Bu sorular üzerinde düşünen bir insan şuurlu olarak gören, işiten ve hisseden varlığın madde ötesinde bir varlık olduğunu hemen görecektir. İşte bu varlık "ruh"tur. "Maddesel dünya" dediğimiz algılar bütünü, işte bu ruh tarafından seyredilen bir hayaldir. Ve biz bu hayalin, beynimiz dışında maddesel bir karşılığı var mı asla bilemeyiz. Çünkü duyularımız aracılığı ile hiçbir zaman beynimizin dışındaki dünyaya ulaşamayız. Nasıl rüyalarımızda maddesel karşılığı olmayan olay ve nesneleri gerçekmiş gibi görüyorsak, bu dünya hayatına ait görüntüleri de maddesel karşılıkları olmadan, beynimizde oluşan görüntüler olarak görüyor olabiliriz.

Sonuç olarak bizim madde olarak algıladığımız herşey, ruhumuzun gördüğü algılardan ibarettir. Bu satırları yazan ve okuyan akıllı varlıklar, birer atom ve molekül yığını -ve bunların arasındaki kimyasal reaksiyonlar- değil, birer "ruh"tur. Tüm bu gerçekler, bizi çok önemli bir soruyla daha karşı karşıya getirir: Madem maddesel dünya olarak tanıdığımız şey gerçekte ruhumuzun gördüğü algılardan ibarettir, o halde bu algıların kaynağı nedir?...

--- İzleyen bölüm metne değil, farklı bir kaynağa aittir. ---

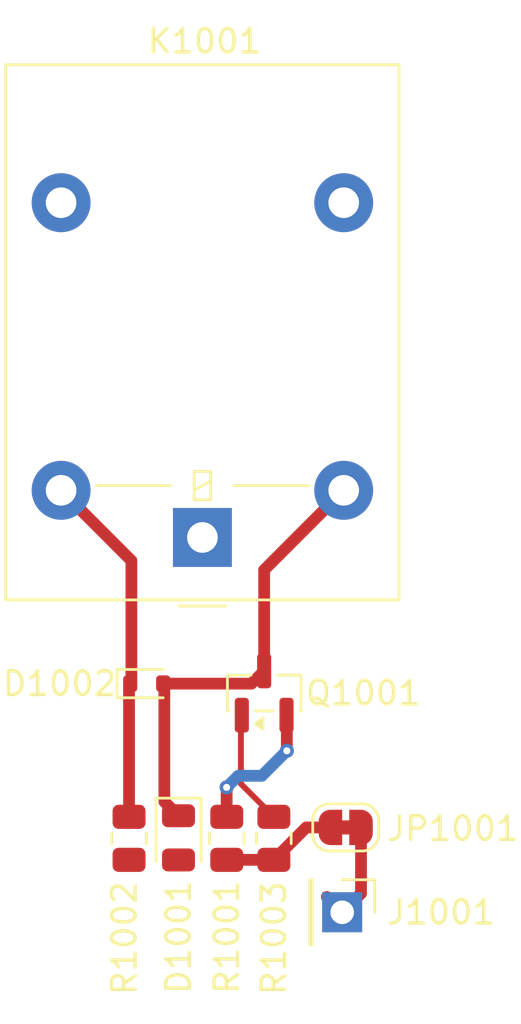
<source format=kicad_pcb>
(kicad_pcb
	(version 20241229)
	(generator "pcbnew")
	(generator_version "9.0")
	(general
		(thickness 1.6)
		(legacy_teardrops no)
	)
	(paper "A4")
	(layers
		(0 "F.Cu" signal)
		(2 "B.Cu" signal)
		(9 "F.Adhes" user "F.Adhesive")
		(11 "B.Adhes" user "B.Adhesive")
		(13 "F.Paste" user)
		(15 "B.Paste" user)
		(5 "F.SilkS" user "F.Silkscreen")
		(7 "B.SilkS" user "B.Silkscreen")
		(1 "F.Mask" user)
		(3 "B.Mask" user)
		(17 "Dwgs.User" user "User.Drawings")
		(19 "Cmts.User" user "User.Comments")
		(21 "Eco1.User" user "User.Eco1")
		(23 "Eco2.User" user "User.Eco2")
		(25 "Edge.Cuts" user)
		(27 "Margin" user)
		(31 "F.CrtYd" user "F.Courtyard")
		(29 "B.CrtYd" user "B.Courtyard")
		(35 "F.Fab" user)
		(33 "B.Fab" user)
		(39 "User.1" user)
		(41 "User.2" user)
		(43 "User.3" user)
		(45 "User.4" user)
	)
	(setup
		(pad_to_mask_clearance 0)
		(allow_soldermask_bridges_in_footprints no)
		(tenting front back)
		(pcbplotparams
			(layerselection 0x00000000_00000000_55555555_5755f5ff)
			(plot_on_all_layers_selection 0x00000000_00000000_00000000_00000000)
			(disableapertmacros no)
			(usegerberextensions no)
			(usegerberattributes yes)
			(usegerberadvancedattributes yes)
			(creategerberjobfile yes)
			(dashed_line_dash_ratio 12.000000)
			(dashed_line_gap_ratio 3.000000)
			(svgprecision 4)
			(plotframeref no)
			(mode 1)
			(useauxorigin no)
			(hpglpennumber 1)
			(hpglpenspeed 20)
			(hpglpendiameter 15.000000)
			(pdf_front_fp_property_popups yes)
			(pdf_back_fp_property_popups yes)
			(pdf_metadata yes)
			(pdf_single_document no)
			(dxfpolygonmode yes)
			(dxfimperialunits yes)
			(dxfusepcbnewfont yes)
			(psnegative no)
			(psa4output no)
			(plot_black_and_white yes)
			(sketchpadsonfab no)
			(plotpadnumbers no)
			(hidednponfab no)
			(sketchdnponfab yes)
			(crossoutdnponfab yes)
			(subtractmaskfromsilk no)
			(outputformat 1)
			(mirror no)
			(drillshape 1)
			(scaleselection 1)
			(outputdirectory "")
		)
	)
	(net 0 "")
	(net 1 "Net-(D1001-K)")
	(net 2 "Net-(D1001-A)")
	(net 3 "Net-(JP1001-B)")
	(net 4 "/NF")
	(net 5 "/NA")
	(net 6 "/COM")
	(net 7 "/GND")
	(net 8 "Net-(Q1001-B)")
	(net 9 "/12V")
	(net 10 "/INPUT")
	(footprint "Package_TO_SOT_SMD:SOT-23" (layer "F.Cu") (at 146.7375 97.8 90))
	(footprint "Resistor_SMD:R_0805_2012Metric" (layer "F.Cu") (at 147.15 103.9625 90))
	(footprint "LED_SMD:LED_0805_2012Metric" (layer "F.Cu") (at 143.1 103.9425 -90))
	(footprint "Connector_PinHeader_2.54mm:PinHeader_1x01_P2.54mm_Vertical" (layer "F.Cu") (at 150.05 107.1 -90))
	(footprint "Resistor_SMD:R_0805_2012Metric" (layer "F.Cu") (at 145.15 103.9625 90))
	(footprint "Diode_SMD:D_SOD-523" (layer "F.Cu") (at 141.75 97.4))
	(footprint "Jumper:SolderJumper-2_P1.3mm_Bridged_RoundedPad1.0x1.5mm" (layer "F.Cu") (at 150.2 103.5 180))
	(footprint "Resistor_SMD:R_0805_2012Metric" (layer "F.Cu") (at 141 103.9625 -90))
	(footprint "Relay_THT:Relay_SPDT_Omron-G5LE-1" (layer "F.Cu") (at 144.115 91.2 180))
	(segment
		(start 146.7375 96.8625)
		(end 146.7375 92.5775)
		(width 0.5)
		(layer "F.Cu")
		(net 1)
		(uuid "2ce312e1-06e7-4e63-b392-2a649ad64519")
	)
	(segment
		(start 142.5 102.405)
		(end 142.5 97.4)
		(width 0.5)
		(layer "F.Cu")
		(net 1)
		(uuid "58bdccb6-75ff-4436-98ed-a1f57b754835")
	)
	(segment
		(start 143.1 103.005)
		(end 142.5 102.405)
		(width 0.5)
		(layer "F.Cu")
		(net 1)
		(uuid "5fac8fd8-f80c-4cc8-a8fb-ff171a4da6d1")
	)
	(segment
		(start 142.5 97.4)
		(end 146.2 97.4)
		(width 0.5)
		(layer "F.Cu")
		(net 1)
		(uuid "6c5cb19b-9713-40b9-b243-cb74b7b145ad")
	)
	(segment
		(start 146.2 97.4)
		(end 146.7375 96.8625)
		(width 0.5)
		(layer "F.Cu")
		(net 1)
		(uuid "98f0f8cf-f451-472d-be90-105152abee14")
	)
	(segment
		(start 146.7375 92.5775)
		(end 150.115 89.2)
		(width 0.5)
		(layer "F.Cu")
		(net 1)
		(uuid "eeeb895f-451c-4eec-b556-5571bf23aedb")
	)
	(segment
		(start 149.55 103.5)
		(end 148.525 103.5)
		(width 0.5)
		(layer "F.Cu")
		(net 3)
		(uuid "090bb48c-b261-4c0b-ada7-ee2e63178224")
	)
	(segment
		(start 145.15 104.9)
		(end 145.15 104.875)
		(width 0.25)
		(layer "F.Cu")
		(net 3)
		(uuid "2eaf2490-c76f-4688-9712-c847c4c6e965")
	)
	(segment
		(start 148.525 103.5)
		(end 147.15 104.875)
		(width 0.5)
		(layer "F.Cu")
		(net 3)
		(uuid "61e1deed-0d68-4005-b317-8c975593c288")
	)
	(segment
		(start 147.15 104.875)
		(end 145.15 104.875)
		(width 0.5)
		(layer "F.Cu")
		(net 3)
		(uuid "b8fe9c7c-0fd4-4d15-b695-80ed94b59997")
	)
	(segment
		(start 149.4 103.65)
		(end 149.55 103.5)
		(width 0.5)
		(layer "F.Cu")
		(net 3)
		(uuid "d7b4063b-7191-408a-b841-c3245f908e2f")
	)
	(segment
		(start 147.7 100.25)
		(end 147.7 98.75)
		(width 0.5)
		(layer "F.Cu")
		(net 7)
		(uuid "349e4292-726d-4aa6-898e-1c31bd9375b6")
	)
	(segment
		(start 145.14366 103.04366)
		(end 145.15 103.05)
		(width 0.5)
		(layer "F.Cu")
		(net 7)
		(uuid "741b17b7-2f5f-4914-9d38-b62b07f904d0")
	)
	(segment
		(start 145.14366 101.801585)
		(end 145.14366 103.04366)
		(width 0.5)
		(layer "F.Cu")
		(net 7)
		(uuid "b7ac4b1d-b977-4dd8-8c5a-ef52de2da0bb")
	)
	(segment
		(start 147.7 98.75)
		(end 147.6875 98.7375)
		(width 0.5)
		(layer "F.Cu")
		(net 7)
		(uuid "d4a5bc2d-28cb-46f0-a5eb-ba030fd98d24")
	)
	(via
		(at 147.7 100.25)
		(size 0.6)
		(drill 0.3)
		(layers "F.Cu" "B.Cu")
		(net 7)
		(uuid "735d0c9b-a9cf-4aef-84b5-dcff2491663f")
	)
	(via
		(at 145.14366 101.801585)
		(size 0.6)
		(drill 0.3)
		(layers "F.Cu" "B.Cu")
		(net 7)
		(uuid "898e3173-a700-42af-84d2-de7ae0872976")
	)
	(segment
		(start 147.7 100.25)
		(end 146.64 101.31)
		(width 0.5)
		(layer "B.Cu")
		(net 7)
		(uuid "45de00dc-b1ee-4d1c-a7d5-530747ed1fcb")
	)
	(segment
		(start 145.635245 101.31)
		(end 145.14366 101.801585)
		(width 0.5)
		(layer "B.Cu")
		(net 7)
		(uuid "df1dc7a3-c545-4c6a-8af0-ce926609858d")
	)
	(segment
		(start 146.64 101.31)
		(end 145.635245 101.31)
		(width 0.5)
		(layer "B.Cu")
		(net 7)
		(uuid "f6eea67f-edf5-4878-8a87-12538abdfd81")
	)
	(segment
		(start 147.15 103.05)
		(end 145.75 101.65)
		(width 0.25)
		(layer "F.Cu")
		(net 8)
		(uuid "0c293972-d3c5-4355-853a-1443d6221043")
	)
	(segment
		(start 145.75 101.65)
		(end 145.75 98.775)
		(width 0.25)
		(layer "F.Cu")
		(net 8)
		(uuid "b8a7cb25-4164-4205-bc8d-f167524b3eff")
	)
	(segment
		(start 145.75 98.775)
		(end 145.7875 98.7375)
		(width 0.25)
		(layer "F.Cu")
		(net 8)
		(uuid "bbe232e2-f2b7-48dd-9ac3-00390f93eed7")
	)
	(segment
		(start 147.25 103.05)
		(end 147.25 102.75)
		(width 0.25)
		(layer "F.Cu")
		(net 8)
		(uuid "d5c1339a-c7cd-405a-8868-a985746f2b90")
	)
	(segment
		(start 141.1 97.4)
		(end 141.1 92.185)
		(width 0.5)
		(layer "F.Cu")
		(net 9)
		(uuid "016819ff-b894-41cc-b891-8751ad16e525")
	)
	(segment
		(start 141.1 92.185)
		(end 138.115 89.2)
		(width 0.5)
		(layer "F.Cu")
		(net 9)
		(uuid "37349fdd-796d-4aa0-9e70-ddfea18d3417")
	)
	(segment
		(start 141 103.05)
		(end 141 97.5)
		(width 0.5)
		(layer "F.Cu")
		(net 9)
		(uuid "54910d7a-690e-4079-a359-823ce431b06f")
	)
	(segment
		(start 141 97.5)
		(end 141.1 97.4)
		(width 0.5)
		(layer "F.Cu")
		(net 9)
		(uuid "8646eb28-2cc0-4052-a2d5-8cf0378705fa")
	)
	(segment
		(start 150.85 106.3)
		(end 150.05 107.1)
		(width 0.5)
		(layer "F.Cu")
		(net 10)
		(uuid "2a630293-220b-4fce-be74-1664862d8a23")
	)
	(segment
		(start 150.85 103.5)
		(end 150.506 103.5)
		(width 0.5)
		(layer "F.Cu")
		(net 10)
		(uuid "2b5eba77-d916-468a-8732-fffa8d3366ec")
	)
	(segment
		(start 150.85 103.5)
		(end 150.85 106.3)
		(width 0.5)
		(layer "F.Cu")
		(net 10)
		(uuid "56ad4e7d-c65c-48a2-bbac-1351c448913a")
	)
	(segment
		(start 150.05 107.1)
		(end 149.4 106.45)
		(width 0.5)
		(layer "F.Cu")
		(net 10)
		(uuid "9ee29442-ebe8-419a-8b8c-99e48c058733")
	)
	(embedded_fonts no)
)

</source>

Bu soruya cevap verirken dikkat edilmesi gereken gerçek şudur; maddenin kendi başına bağımsız bir varlığı yoktur. Madde bir algı olduğuna göre, "yapay" bir şeydir. Bu algının bir başka güç tarafından yapılması, daha açık bir ifadeyle yaratılması gerekir. Hem de sürekli olarak yaratılması gerekir. Bu, bir televizyon ekranında görüntünün devam edebilmesi için, yayının da sürekli devam etmesi gibidir. Peki bizim ruhumuza yıldızları, dünyayı, bitkileri, insanları, bedenimizi ve gördüğümüz diğer herşeyi sürekli olarak seyrettiren kimdir? Çok açıktır ki, içinde yaşadığımız tüm maddesel evreni, yani algılar bütününü yaratan ve sürekli yaratmaya devam eden üstün bir Yaratıcı vardır. Bu Yaratıcı sonsuz bir güç ve bilgi sahibidir. O Yaratıcı Alemlerin Rabbi olan Yüce Allah'tır.